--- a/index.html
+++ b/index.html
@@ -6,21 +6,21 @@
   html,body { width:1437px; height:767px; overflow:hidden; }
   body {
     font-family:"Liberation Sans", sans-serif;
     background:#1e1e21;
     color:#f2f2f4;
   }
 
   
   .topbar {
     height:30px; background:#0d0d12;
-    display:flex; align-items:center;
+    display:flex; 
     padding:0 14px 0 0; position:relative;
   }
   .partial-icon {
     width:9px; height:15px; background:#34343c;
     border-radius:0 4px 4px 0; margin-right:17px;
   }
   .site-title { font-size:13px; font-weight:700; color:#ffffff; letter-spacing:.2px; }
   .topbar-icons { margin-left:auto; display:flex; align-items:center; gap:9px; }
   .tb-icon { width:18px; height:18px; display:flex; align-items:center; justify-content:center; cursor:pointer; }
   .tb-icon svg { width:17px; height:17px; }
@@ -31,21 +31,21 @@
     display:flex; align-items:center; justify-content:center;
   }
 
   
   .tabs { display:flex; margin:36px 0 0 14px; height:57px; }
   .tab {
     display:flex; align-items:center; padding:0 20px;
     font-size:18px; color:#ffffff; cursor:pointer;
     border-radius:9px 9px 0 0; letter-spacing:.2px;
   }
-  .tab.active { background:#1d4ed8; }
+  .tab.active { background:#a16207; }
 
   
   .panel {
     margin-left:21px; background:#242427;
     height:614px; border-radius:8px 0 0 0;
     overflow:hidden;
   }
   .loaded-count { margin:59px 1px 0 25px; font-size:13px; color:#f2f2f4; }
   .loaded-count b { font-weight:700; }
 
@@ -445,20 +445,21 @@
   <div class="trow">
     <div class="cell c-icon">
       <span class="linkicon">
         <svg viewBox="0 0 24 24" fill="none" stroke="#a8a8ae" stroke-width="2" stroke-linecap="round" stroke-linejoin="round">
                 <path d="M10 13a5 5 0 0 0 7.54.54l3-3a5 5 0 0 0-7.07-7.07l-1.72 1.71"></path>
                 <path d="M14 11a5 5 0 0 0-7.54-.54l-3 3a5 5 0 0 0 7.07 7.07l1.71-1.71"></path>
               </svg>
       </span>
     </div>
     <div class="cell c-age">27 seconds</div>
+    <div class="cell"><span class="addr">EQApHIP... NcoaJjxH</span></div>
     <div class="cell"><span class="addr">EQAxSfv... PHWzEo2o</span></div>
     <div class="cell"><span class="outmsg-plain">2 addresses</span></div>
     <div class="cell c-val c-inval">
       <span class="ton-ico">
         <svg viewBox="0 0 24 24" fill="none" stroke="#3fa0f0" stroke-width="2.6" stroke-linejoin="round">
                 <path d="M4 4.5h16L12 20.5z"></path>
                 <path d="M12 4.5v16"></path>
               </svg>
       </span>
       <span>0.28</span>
===============
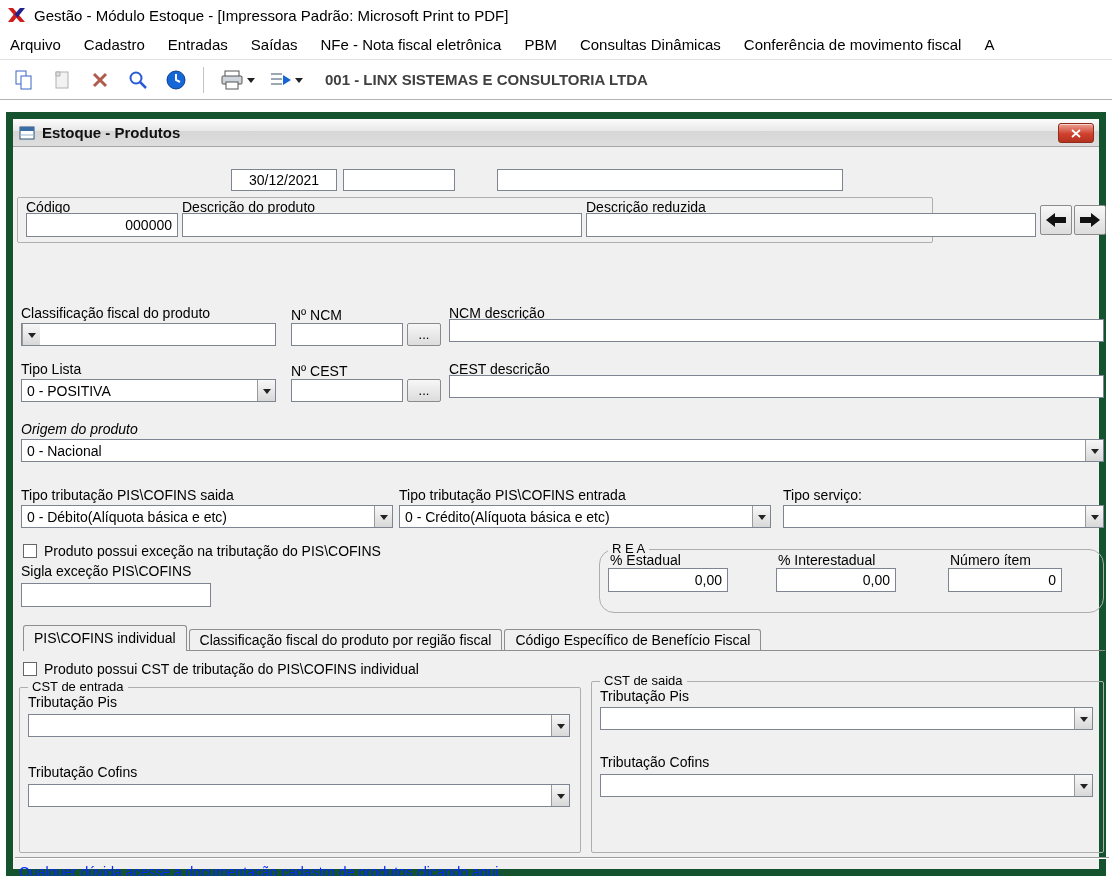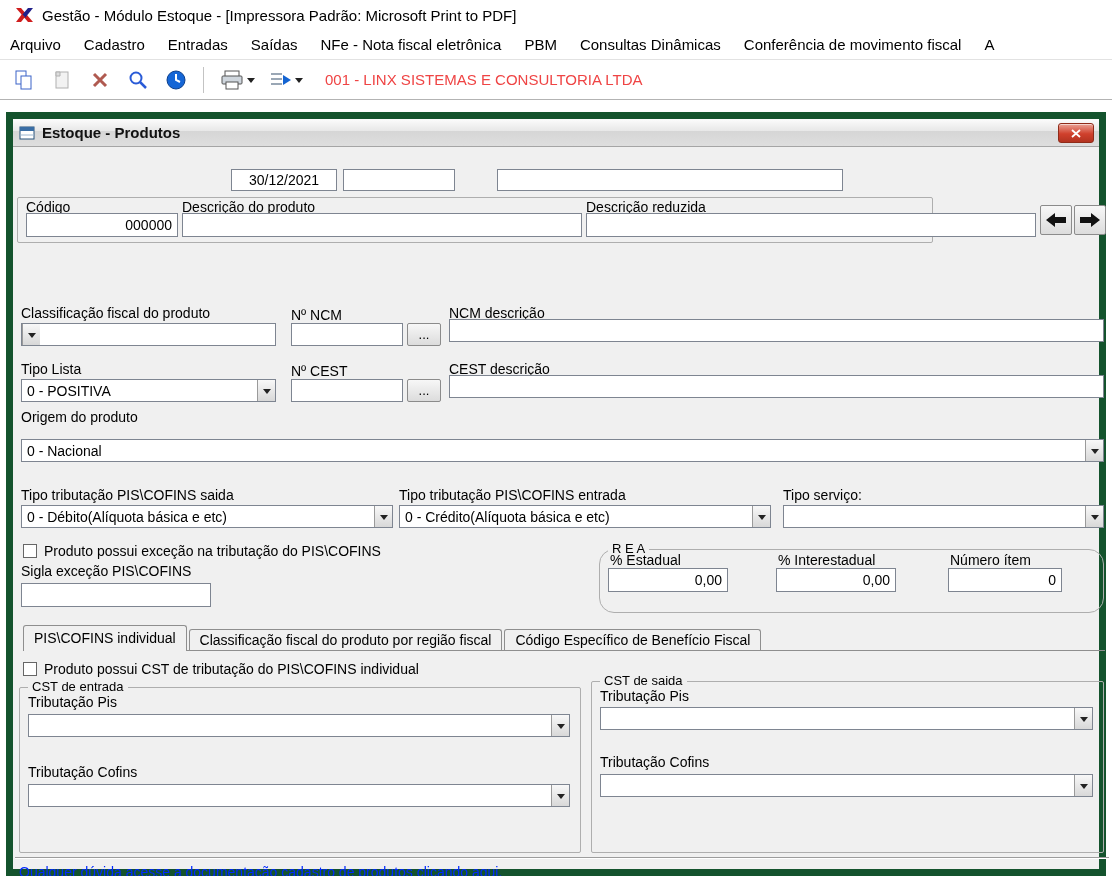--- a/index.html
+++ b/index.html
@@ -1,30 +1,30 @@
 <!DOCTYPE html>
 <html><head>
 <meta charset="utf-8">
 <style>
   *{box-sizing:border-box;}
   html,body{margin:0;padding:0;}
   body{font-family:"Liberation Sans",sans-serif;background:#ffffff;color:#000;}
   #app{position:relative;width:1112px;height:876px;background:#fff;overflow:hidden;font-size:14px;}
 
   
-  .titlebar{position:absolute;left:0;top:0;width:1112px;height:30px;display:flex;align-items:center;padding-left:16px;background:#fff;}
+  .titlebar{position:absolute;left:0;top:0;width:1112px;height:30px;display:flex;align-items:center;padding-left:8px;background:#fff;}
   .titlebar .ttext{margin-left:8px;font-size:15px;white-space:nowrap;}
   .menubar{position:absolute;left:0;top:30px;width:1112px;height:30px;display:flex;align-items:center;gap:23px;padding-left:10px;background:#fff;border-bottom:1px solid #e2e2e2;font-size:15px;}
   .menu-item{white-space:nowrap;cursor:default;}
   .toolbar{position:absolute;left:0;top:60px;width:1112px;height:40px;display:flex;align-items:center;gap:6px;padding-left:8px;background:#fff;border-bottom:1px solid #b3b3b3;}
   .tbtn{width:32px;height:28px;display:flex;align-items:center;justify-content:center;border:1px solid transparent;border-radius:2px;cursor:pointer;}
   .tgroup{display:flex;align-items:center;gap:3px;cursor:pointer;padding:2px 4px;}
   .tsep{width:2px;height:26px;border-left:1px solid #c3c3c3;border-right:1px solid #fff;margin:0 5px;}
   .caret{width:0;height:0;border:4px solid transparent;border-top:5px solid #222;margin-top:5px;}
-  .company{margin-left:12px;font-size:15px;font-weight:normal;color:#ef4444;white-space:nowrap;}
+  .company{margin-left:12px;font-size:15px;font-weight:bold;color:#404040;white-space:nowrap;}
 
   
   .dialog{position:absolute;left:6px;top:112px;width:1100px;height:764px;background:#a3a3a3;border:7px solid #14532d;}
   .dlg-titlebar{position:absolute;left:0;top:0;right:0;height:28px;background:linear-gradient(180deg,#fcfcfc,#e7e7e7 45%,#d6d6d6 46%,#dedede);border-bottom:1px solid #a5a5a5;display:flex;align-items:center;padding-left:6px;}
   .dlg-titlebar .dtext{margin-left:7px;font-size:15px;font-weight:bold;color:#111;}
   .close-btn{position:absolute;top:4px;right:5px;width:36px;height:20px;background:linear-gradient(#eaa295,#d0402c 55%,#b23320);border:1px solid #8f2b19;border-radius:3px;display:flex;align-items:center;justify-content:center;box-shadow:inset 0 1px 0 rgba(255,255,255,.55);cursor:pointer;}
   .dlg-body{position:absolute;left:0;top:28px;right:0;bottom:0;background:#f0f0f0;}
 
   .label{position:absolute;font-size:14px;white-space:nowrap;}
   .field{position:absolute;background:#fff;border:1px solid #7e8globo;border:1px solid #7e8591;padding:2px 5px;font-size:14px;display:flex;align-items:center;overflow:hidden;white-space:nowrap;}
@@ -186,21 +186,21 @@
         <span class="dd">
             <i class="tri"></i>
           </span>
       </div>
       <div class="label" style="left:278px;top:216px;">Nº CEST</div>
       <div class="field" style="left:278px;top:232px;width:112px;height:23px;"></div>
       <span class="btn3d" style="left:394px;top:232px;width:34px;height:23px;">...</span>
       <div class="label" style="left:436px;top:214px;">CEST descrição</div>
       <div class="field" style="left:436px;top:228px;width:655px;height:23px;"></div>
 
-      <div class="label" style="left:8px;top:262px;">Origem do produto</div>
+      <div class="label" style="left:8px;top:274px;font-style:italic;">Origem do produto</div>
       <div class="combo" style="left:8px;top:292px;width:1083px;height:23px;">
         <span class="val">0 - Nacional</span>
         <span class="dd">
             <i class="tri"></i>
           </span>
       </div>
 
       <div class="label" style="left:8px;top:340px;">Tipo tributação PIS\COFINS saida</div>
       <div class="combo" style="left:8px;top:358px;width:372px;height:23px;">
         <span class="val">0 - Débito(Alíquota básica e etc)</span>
===============
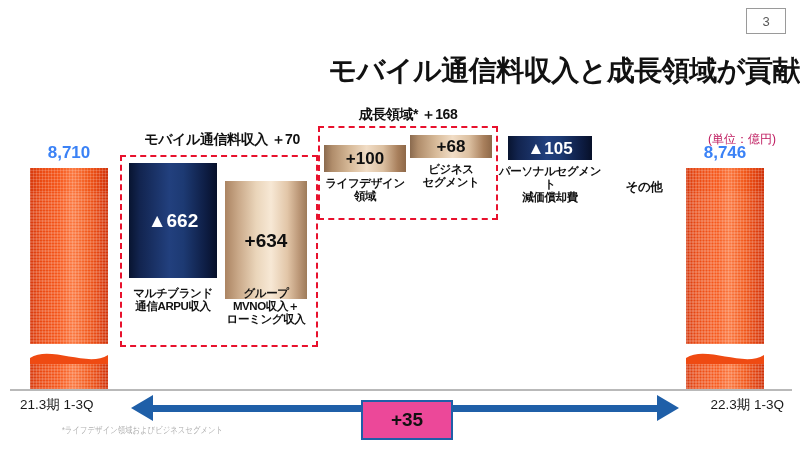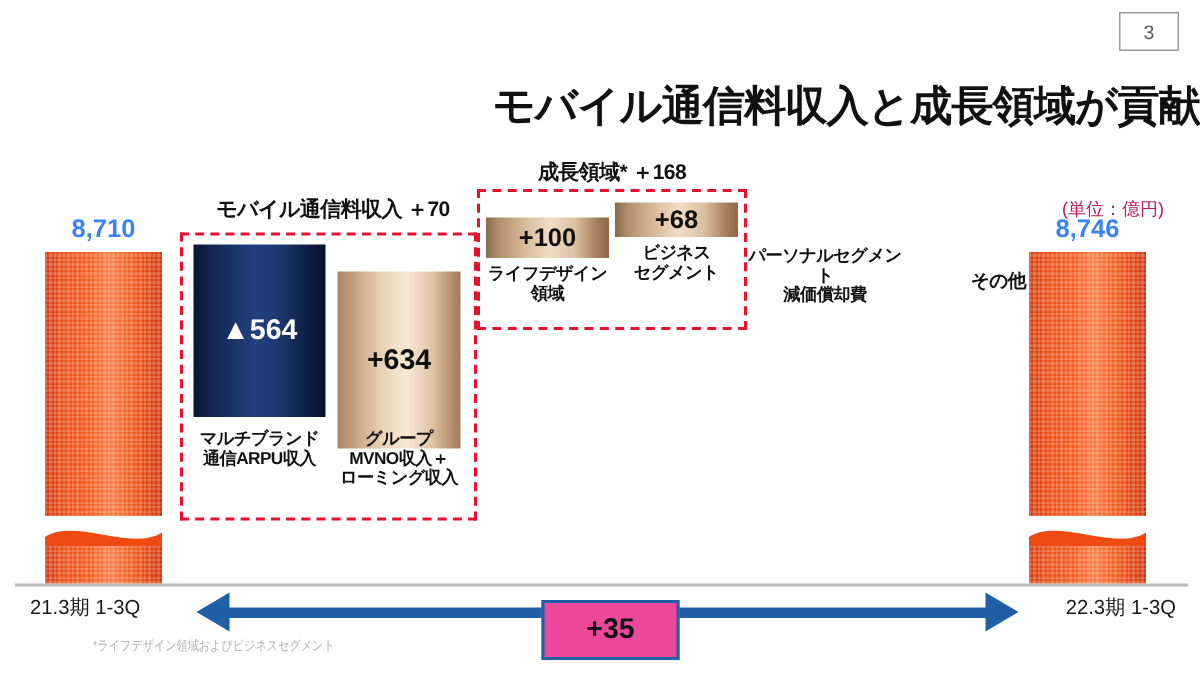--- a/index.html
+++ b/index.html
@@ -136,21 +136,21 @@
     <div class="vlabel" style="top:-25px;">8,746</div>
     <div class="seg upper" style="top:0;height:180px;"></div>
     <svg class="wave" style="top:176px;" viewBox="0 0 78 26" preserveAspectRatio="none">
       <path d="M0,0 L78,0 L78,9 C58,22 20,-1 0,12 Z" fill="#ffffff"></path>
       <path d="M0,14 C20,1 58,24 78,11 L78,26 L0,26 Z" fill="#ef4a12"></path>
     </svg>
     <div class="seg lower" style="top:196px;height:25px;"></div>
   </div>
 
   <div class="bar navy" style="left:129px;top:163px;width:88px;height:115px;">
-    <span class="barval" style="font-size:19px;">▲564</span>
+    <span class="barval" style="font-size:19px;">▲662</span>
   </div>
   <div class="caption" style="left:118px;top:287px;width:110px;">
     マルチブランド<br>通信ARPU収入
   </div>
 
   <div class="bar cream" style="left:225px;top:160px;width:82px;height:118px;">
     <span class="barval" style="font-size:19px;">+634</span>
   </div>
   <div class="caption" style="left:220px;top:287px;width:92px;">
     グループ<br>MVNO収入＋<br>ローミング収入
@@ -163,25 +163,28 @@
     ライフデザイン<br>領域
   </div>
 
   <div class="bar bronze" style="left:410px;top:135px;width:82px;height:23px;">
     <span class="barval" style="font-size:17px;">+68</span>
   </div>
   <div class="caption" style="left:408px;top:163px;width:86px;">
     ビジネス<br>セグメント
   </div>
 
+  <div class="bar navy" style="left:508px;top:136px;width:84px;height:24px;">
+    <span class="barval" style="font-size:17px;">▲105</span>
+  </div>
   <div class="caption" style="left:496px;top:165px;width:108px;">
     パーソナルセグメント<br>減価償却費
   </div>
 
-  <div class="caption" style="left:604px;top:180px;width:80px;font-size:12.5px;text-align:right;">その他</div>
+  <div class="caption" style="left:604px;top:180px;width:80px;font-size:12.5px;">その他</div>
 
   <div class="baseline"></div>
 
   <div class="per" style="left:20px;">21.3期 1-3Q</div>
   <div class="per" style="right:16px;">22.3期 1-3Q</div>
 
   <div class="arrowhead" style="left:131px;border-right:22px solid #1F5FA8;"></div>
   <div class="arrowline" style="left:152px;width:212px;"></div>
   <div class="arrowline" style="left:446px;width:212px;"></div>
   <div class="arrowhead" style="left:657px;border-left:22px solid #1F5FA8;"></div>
===============
Could you copy every line from the records that has "fill" in it?

Reply:
         <svg viewBox="0 0 24 24" fill="none" stroke="#a8a8ae" stroke-width="2" stroke-linecap="round" stroke-linejoin="round">
         <svg viewBox="0 0 24 24" fill="none" stroke="#3fa0f0" stroke-width="2.6" stroke-linejoin="round">
       <path d="M0,0 L78,0 L78,9 C58,22 20,-1 0,12 Z" fill="#ffffff"></path>
       <path d="M0,14 C20,1 58,24 78,11 L78,26 L0,26 Z" fill="#ef4a12"></path>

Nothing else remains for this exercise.